На широком проспекте Сталеваров в этот субботний вечер было многолюдно, празднично. Матовые шары, положенные на чугунные столбы-подставки, помогали луне освещать город. Из поднебесья неторопливо сыпались мельчайшие снежные кристаллики. Подставишь ладонь — не видно, посмотришь в небо — они в лучах фонарей, как слюдяная пыль, вспыхивают и тут же угасают.
До дежурного магазина оставалось еще два квартала. Нилыч поскрипывал валенками, с наслаждением дышал звонким морозцем и опять думал про Юрку, чем-то очень похожего на сына.
На ходу достал портсигар и спички, повернулся лицом к фонарю, вставил сигарету в широкий, плоский мундштук, что прошлым летом выстрогал на рыбалке из березового корня, прикурил, с жадностью затянулся и закашлялся.
«Тьфу, опять забыл. Вот ведь память-то какая. Хлебнул дымку — и будь здоров…».

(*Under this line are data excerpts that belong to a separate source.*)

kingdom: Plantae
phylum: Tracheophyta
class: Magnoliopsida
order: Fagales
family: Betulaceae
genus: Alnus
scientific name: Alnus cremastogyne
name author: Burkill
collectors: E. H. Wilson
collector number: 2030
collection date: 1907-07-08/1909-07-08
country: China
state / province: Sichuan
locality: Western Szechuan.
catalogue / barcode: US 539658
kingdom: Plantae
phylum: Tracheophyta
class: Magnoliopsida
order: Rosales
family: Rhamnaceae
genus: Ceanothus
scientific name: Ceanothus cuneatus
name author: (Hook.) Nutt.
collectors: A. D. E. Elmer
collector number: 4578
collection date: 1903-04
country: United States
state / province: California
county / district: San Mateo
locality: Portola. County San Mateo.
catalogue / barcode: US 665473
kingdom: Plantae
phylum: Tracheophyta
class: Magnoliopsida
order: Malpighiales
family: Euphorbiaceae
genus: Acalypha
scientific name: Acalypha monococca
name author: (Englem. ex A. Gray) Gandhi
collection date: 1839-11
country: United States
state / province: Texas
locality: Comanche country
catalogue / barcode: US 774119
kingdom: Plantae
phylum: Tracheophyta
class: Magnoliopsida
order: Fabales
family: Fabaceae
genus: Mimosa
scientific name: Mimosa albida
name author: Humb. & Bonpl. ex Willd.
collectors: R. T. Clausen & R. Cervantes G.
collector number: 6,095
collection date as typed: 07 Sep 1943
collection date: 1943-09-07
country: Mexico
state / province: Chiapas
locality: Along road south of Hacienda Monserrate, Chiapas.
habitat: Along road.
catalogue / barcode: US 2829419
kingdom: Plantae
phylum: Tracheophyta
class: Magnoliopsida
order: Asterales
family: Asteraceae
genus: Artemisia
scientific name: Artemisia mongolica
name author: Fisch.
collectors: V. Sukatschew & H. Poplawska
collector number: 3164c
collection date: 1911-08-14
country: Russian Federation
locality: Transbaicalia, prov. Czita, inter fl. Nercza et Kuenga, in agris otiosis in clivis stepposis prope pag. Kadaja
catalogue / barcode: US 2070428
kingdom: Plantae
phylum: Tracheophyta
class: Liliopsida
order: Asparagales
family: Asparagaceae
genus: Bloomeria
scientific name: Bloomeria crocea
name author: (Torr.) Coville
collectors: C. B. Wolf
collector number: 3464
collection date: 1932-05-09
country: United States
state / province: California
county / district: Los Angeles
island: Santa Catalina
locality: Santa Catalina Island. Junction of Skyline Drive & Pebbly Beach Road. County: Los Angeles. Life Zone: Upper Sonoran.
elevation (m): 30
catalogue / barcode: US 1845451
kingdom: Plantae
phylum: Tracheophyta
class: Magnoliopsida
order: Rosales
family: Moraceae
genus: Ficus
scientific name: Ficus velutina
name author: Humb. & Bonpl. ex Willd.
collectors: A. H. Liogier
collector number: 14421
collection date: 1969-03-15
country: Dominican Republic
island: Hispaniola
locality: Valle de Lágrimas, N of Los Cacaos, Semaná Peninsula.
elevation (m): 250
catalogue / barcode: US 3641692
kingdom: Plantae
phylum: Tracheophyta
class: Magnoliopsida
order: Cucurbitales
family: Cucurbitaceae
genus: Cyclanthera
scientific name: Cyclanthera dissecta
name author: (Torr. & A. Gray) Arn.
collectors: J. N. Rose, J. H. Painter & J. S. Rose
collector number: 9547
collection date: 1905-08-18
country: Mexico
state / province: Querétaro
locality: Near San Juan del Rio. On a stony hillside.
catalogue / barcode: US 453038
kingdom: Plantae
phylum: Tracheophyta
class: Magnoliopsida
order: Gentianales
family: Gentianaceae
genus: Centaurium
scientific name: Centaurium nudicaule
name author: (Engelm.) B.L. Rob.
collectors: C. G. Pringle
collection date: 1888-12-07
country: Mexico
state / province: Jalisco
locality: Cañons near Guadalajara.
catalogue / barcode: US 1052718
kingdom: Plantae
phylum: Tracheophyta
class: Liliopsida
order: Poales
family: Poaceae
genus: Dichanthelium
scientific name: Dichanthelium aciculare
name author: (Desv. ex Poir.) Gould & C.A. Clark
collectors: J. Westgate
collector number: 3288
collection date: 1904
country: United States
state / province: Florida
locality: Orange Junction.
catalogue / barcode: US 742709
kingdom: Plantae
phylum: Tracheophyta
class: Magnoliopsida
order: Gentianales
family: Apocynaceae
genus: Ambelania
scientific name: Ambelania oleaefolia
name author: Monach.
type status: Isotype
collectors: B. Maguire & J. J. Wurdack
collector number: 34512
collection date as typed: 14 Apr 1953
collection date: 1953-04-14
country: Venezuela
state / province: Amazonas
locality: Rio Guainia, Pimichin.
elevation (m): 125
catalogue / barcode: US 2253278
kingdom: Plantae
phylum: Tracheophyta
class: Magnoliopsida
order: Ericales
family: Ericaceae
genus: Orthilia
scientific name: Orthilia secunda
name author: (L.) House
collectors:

У Нилыча последнее время сердце побаливало. Врач сказал: «Бросьте курить». — «Не смогу, привык». — «Тогда хоть дым в себя не вдыхайте». И вот Нилыч по-прежнему носил с собой сигареты, по-прежнему частенько закуривал, но только не затягивался, а просто «фукал» дымом. А иногда забывался.
Вот и сейчас глотнул. Бросил сигарету в снег и ускорил шаг. Шел сквозь шум и гомон ребятни. В скверах, что тянулись по середине проспекта, были устроены ледяные поля, горки, карусели… Одну улицу, выходящую на проспект, совсем перегородили и залили — сплошной лед. Конькобежцев на ней — видимо-невидимо.
Сколько заливистого смеха, беззаботной шаловливости, ухарства! Нилыч посматривал на детей, улыбался и вспоминал свое детство.
«Никелем поблескивают, сталью, а мы… Деревянную колодку вытешешь, железкой подкуешь и — пошел. Санок не было — намораживали лед на доску и катались. Сами изобретали… Теперь уж не то… Дожил-таки, дожил!.. А будет ведь еще и не такое. Пожить бы тебе, старый, еще пару семилеток, посмотреть бы своими глазами на коммунизм. Хоть одним глазком!..»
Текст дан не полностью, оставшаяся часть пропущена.